Rachel frowned. ‘What do you mean?’

‘You know what I mean,’ she answered; and now, as she looked across at Rachel, there was a challenge in her eyes.

‘Alison, I wrote to you. I phoned. I texted. You never answered. Why not?’

‘Why not?’ Alison gave a quiet, disbelieving laugh. ‘Because … Because why would I want to stay friends with someone who judged me, and disapproved of me?’

‘I never did that.’

‘Didn’t you? I seem to remember that you called me a pervert.’

‘What? I never did that.’

‘You implied it.’

‘How? How did I imply it?’

Alison lowered her voice, but her tone was still emphatic as she said: ‘By saying that incest was “right up my street”.’

Rachel stared at her, staggered by this allegation. ‘When did I say that?’

‘Just after I wrote to you to say I was gay.’

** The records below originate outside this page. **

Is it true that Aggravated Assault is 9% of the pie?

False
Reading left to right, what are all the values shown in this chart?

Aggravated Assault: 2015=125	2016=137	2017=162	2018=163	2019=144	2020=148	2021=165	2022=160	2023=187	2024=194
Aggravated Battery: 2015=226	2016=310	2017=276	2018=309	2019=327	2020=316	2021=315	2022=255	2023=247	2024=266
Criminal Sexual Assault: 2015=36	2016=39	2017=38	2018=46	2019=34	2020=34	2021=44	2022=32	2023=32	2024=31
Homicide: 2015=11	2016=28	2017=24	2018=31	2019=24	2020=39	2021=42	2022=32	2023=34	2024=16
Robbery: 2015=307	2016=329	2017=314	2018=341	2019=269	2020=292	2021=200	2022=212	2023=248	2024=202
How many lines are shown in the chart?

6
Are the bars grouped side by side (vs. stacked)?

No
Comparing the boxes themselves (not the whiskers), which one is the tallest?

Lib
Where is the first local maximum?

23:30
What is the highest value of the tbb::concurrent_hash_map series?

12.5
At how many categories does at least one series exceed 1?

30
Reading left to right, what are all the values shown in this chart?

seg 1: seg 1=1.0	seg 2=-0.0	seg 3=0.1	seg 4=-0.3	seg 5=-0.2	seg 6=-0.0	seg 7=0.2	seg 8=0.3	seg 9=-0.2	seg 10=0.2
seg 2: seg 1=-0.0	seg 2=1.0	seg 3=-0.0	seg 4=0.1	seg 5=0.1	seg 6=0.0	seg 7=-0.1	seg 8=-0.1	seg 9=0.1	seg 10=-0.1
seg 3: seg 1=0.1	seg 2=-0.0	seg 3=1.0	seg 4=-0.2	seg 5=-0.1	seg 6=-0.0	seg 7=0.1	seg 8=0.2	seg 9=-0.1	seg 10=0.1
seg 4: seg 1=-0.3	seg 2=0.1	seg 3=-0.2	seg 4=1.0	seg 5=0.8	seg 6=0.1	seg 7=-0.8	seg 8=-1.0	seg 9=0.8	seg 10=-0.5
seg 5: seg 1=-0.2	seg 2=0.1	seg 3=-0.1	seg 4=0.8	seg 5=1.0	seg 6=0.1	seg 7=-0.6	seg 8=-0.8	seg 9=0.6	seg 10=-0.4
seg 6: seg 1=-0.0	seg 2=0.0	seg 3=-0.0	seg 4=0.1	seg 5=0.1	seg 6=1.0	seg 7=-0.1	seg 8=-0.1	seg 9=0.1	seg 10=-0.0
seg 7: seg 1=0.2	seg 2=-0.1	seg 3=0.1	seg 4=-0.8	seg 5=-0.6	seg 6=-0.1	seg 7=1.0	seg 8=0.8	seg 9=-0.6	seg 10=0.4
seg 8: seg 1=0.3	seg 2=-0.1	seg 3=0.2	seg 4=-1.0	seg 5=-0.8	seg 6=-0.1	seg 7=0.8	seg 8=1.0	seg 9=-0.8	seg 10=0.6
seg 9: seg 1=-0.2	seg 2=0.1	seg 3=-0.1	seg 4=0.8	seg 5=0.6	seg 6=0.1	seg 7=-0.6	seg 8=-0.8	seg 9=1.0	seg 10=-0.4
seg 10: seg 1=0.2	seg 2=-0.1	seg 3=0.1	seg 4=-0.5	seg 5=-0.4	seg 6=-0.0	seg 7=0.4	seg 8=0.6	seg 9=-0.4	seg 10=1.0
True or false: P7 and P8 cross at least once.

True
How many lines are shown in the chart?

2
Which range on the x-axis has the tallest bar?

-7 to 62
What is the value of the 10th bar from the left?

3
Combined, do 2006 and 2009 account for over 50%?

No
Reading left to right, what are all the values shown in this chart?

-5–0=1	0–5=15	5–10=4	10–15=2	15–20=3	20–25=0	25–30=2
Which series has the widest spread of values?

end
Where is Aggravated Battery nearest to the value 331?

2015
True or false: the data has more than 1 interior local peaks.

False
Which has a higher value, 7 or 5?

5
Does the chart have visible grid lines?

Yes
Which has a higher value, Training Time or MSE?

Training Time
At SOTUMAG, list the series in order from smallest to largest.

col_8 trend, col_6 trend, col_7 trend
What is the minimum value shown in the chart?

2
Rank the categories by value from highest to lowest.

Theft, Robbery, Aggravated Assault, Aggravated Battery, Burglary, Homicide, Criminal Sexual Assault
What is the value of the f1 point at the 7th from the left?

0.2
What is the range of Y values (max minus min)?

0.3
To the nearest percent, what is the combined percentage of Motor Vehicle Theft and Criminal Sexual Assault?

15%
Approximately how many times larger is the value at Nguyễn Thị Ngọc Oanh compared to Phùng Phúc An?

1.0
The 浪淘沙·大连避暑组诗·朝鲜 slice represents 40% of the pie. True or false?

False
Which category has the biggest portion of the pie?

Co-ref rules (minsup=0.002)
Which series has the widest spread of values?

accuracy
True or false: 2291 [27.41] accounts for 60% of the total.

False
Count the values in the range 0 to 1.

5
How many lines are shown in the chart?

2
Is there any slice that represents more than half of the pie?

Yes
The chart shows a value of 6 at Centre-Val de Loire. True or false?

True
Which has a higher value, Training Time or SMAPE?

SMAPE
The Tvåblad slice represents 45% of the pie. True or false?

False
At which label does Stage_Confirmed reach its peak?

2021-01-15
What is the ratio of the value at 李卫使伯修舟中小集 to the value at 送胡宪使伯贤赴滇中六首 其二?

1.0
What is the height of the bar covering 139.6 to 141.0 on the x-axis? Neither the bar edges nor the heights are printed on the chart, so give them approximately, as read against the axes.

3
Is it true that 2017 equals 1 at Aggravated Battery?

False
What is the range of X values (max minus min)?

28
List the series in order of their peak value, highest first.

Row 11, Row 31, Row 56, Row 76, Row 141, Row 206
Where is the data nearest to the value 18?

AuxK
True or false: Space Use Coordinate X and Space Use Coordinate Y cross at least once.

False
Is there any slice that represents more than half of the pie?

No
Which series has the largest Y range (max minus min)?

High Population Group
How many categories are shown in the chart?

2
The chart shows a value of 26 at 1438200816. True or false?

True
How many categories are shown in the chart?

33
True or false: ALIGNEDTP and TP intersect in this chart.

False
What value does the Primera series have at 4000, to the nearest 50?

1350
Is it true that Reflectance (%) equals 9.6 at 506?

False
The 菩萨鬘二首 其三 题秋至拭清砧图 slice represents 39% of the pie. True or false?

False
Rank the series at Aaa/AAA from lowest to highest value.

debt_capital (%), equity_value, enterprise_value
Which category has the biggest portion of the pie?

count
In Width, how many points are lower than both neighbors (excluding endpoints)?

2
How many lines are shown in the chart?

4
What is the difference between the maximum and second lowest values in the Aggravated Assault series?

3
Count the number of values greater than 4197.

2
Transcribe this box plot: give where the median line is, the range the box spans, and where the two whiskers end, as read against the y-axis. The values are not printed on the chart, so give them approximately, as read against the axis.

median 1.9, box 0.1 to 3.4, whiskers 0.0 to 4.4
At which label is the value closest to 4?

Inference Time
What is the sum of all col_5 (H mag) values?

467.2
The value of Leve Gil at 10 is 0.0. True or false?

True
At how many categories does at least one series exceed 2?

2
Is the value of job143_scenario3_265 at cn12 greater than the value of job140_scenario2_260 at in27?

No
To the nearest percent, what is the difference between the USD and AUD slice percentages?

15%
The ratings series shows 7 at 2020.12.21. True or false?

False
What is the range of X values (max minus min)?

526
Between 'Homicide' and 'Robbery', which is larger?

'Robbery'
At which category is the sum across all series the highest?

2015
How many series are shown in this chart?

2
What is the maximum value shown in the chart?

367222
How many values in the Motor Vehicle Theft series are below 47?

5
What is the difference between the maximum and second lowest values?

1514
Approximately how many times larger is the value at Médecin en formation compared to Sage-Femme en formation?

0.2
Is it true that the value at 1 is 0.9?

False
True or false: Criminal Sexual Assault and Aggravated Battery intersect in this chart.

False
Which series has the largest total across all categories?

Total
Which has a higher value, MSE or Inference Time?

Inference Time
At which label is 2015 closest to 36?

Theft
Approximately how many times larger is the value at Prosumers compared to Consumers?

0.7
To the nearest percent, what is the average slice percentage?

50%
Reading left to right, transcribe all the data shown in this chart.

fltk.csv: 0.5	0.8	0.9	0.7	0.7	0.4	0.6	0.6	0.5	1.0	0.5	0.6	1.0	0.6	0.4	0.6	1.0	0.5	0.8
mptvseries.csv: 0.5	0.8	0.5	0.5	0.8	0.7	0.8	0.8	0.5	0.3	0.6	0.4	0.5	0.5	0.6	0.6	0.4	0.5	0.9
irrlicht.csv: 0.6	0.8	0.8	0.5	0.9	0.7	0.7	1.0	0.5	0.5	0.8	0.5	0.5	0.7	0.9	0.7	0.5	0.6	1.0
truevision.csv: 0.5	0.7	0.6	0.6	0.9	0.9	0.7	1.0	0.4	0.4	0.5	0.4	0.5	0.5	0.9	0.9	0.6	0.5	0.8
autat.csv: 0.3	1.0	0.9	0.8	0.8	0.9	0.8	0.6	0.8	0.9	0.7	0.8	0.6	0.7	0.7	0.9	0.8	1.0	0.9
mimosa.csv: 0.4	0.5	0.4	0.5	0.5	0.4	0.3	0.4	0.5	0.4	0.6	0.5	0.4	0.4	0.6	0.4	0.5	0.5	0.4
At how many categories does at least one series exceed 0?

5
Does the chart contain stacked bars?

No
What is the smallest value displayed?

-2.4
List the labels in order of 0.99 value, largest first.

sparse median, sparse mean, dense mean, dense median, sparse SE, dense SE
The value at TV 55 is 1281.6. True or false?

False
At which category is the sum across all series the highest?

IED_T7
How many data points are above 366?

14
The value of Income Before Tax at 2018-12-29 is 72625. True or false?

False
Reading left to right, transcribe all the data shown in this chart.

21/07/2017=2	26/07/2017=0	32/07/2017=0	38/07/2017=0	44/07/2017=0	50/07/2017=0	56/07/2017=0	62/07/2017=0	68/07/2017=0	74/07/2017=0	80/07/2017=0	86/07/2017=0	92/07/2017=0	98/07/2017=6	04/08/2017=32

‘I don’t know what you’re talking about,’ said Rachel. ‘I really don’t.’

Alison leaned forward, more insistent than ever. ‘We’d just started using Snapchat, remember? And I messaged you, asking if you’d got my letter.’

‘That’s right. I was at Harewood House, with my brother.’

‘And you wrote a message back. It said you were “doing the incest thing with him”.’

She sat with her arms folded, waiting for a response.

Rachel thought hard; tried to think back to that evening, sitting with her brother in the late-summer sunshine on the terrace. She and Alison had only just started using Snapchat, and she had barely used it since. She pictured herself writing with her forefinger … She couldn’t remember the message she had written, exactly, but a possible explanation began to dawn on her. A smile spread across her face, slowly, grew broader and broader, and then she put her face in her hands and rocked forwards, her body shaking. After a few seconds she looked up and said: ‘I think there’s a chance, you know— just the smallest chance — that I said I was doing the nicest thing.’ Alison’s mouth was half open in astonishment, so she repeated: ‘The nicest thing, Al. Nicest, not incest. Why would I have said incest?’